Le report des Internationaux de tennis d'Australie est écarté malgré les feux

Novak Djokovic, président du Conseil des joueurs de l’ATP et no 2 mondial
Photo: Tertius Pickard Associated Press Novak Djokovic, président du Conseil des joueurs de l’ATP et no 2 mondial

Les Internationaux d’Australie pourraient-ils ne pas avoir lieu pour la première fois depuis la Seconde Guerre mondiale, au moment où les incendies continuent leurs ravages ? Leurs organisateurs ont écarté cette hypothèse mardi, assurant avoir pris toutes les mesures pour protéger les joueurs.

Le premier tournoi du Grand Chelem de la saison doit se tenir du 20 janvier au 2 février à Melbourne, une ville enveloppée depuis plusieurs jours d’un nuage de fumée toxique lié aux incendies dévastateurs à l’Est. Les qualifications débuteront, elles, à partir du 13 janvier.

Novak Djokovic, président du Conseil des joueurs de l’ATP et no 2 mondial, avait demandé dimanche aux organisateurs du tournoi d’envisager un report du tournoi si les incendies, qui ont fait au moins 24 morts, et la fumée menaçaient la santé des joueurs.

Le patron de la Fédération australienne, Craig Tiley, a affirmé mardi ne pas envisager une telle mesure. « Au vu des informations dont nous disposons pour le moment — avec les qualifications qui ont lieu la semaine prochaine — les prévisions sont bonnes. Nous ne prévoyons aucun retard et nous avons mis en place des mesures supplémentaires afin de garantir que l’Open d’Australie puisse se dérouler comme prévu ».

M. Tiley a affirmé que, même si les images des feux étaient bouleversantes, il n’y avait aucun danger pour les habitants de Melbourne. « Les incendies les plus proches sont à plusieurs centaines de kilomètres de la ville », a-t-il dit, soulignant que la santé et la sécurité des joueurs, du personnel et des partisans étaient une priorité.

« Nous avons consacré des moyens supplémentaires considérables pour l’analyse, le suivi et la logistique […] tout au long du tournoi », a-t-il ajouté.

« Sur place, il y aura des experts en météo et en qualité de l’air qui analyseront tous les données disponibles en direct et évalueront en temps réel la qualité de l’air au Melbourne Park », a détaillé M. Tiley.

La présence d’une éventuelle fumée toxique sera traitée de la même manière qu’une chaleur ou une pluie exceptionnelle, les arbitres pouvant interrompre le match si la surveillance atmosphérique fait apparaître qu’il est trop dangereux de continuer.

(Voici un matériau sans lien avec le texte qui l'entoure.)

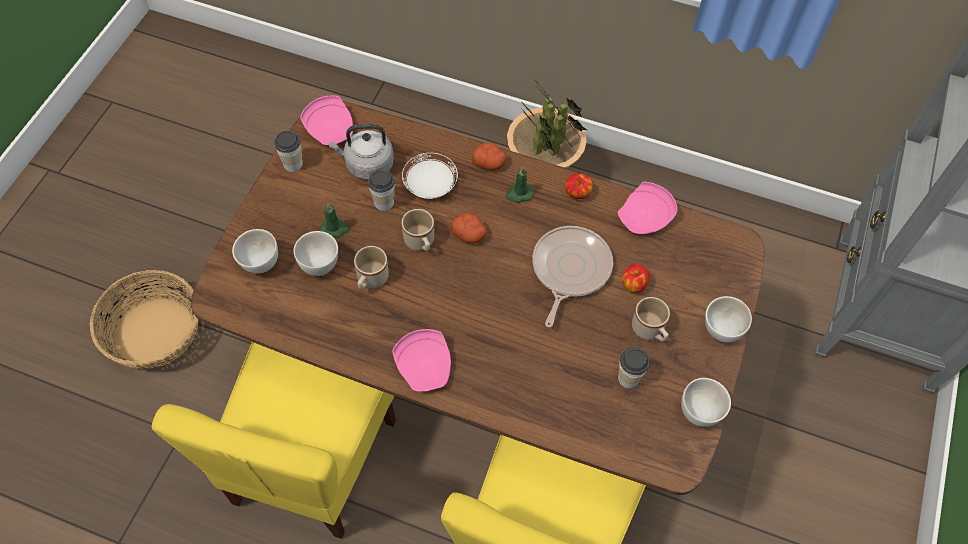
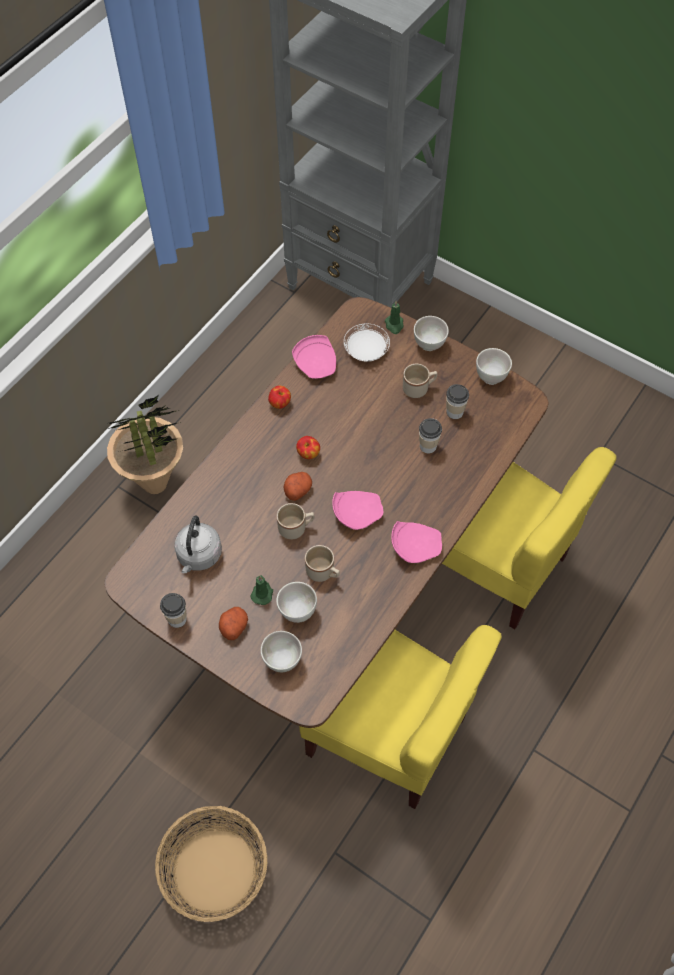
camera: 75 degrees left, 0 degrees up
(331, 129) = (146, 580): pink plate -> pink plate (356, 513)
(384, 202) = (245, 549): cup -> cup (428, 446)
(430, 185) = (238, 510): white plate -> white plate (366, 351)
(489, 163) = (228, 459): potato -> potato (233, 626)
(518, 194) = (267, 445): green candle -> green candle (394, 325)
(569, 270) = (351, 427): frying pan -> none
(633, 285) = (376, 388): apple -> apple (308, 454)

Le Melbourne Park possédant trois stades équipés d’un toit et huit courts intérieurs, les risques d’un retard dans le calendrier semblent minimes.

Ces feux ont été un des principaux sujets de conversation lors de la phase de poules de la Coupe ATP qui se déroule actuellement à Perth, Brisbane et Sydney.

Des joueurs internationaux et de nombreuses personnalités sportives se sont mobilisés pour collecter des dons.

Pour chaque as réalisé lors du tournoi, 100 dollars australiens sont versés aux victimes. Certains joueurs ont, à titre individuel, promis de donner plus.

L’Australienne Ashleigh Barty, no 1 mondiale, a ainsi indiqué qu’elle reverserait à la Croix Rouge l’ensemble de ses gains au tournoi WTA de Brisbane, qui peuvent potentiellement atteindre 250 000 dollars en cas de victoire finale.

Titrée à Roland-Garros en 2019, la joueuse de 23 ans a déjà signé un chèque de 18 000 euros en novembre en faveur d’une association de protection des animaux, durement touchés par le cataclysme.

« Nous devons nous rappeler que cela dure depuis longtemps dans tout le pays », a-t-elle souligné.

« La première fois que je m’en suis rendu compte, c’était en rentrant de la finale de la Fed Cup [en novembre à Perth]. Nous avons pu voir une partie de la fumée et des incendies depuis l’avion, donc on a vraiment pris conscience [de l’ampleur des incendies] », a-t-elle ajouté.

« Le pire est encore à venir pour le moment », a prévenu Barty.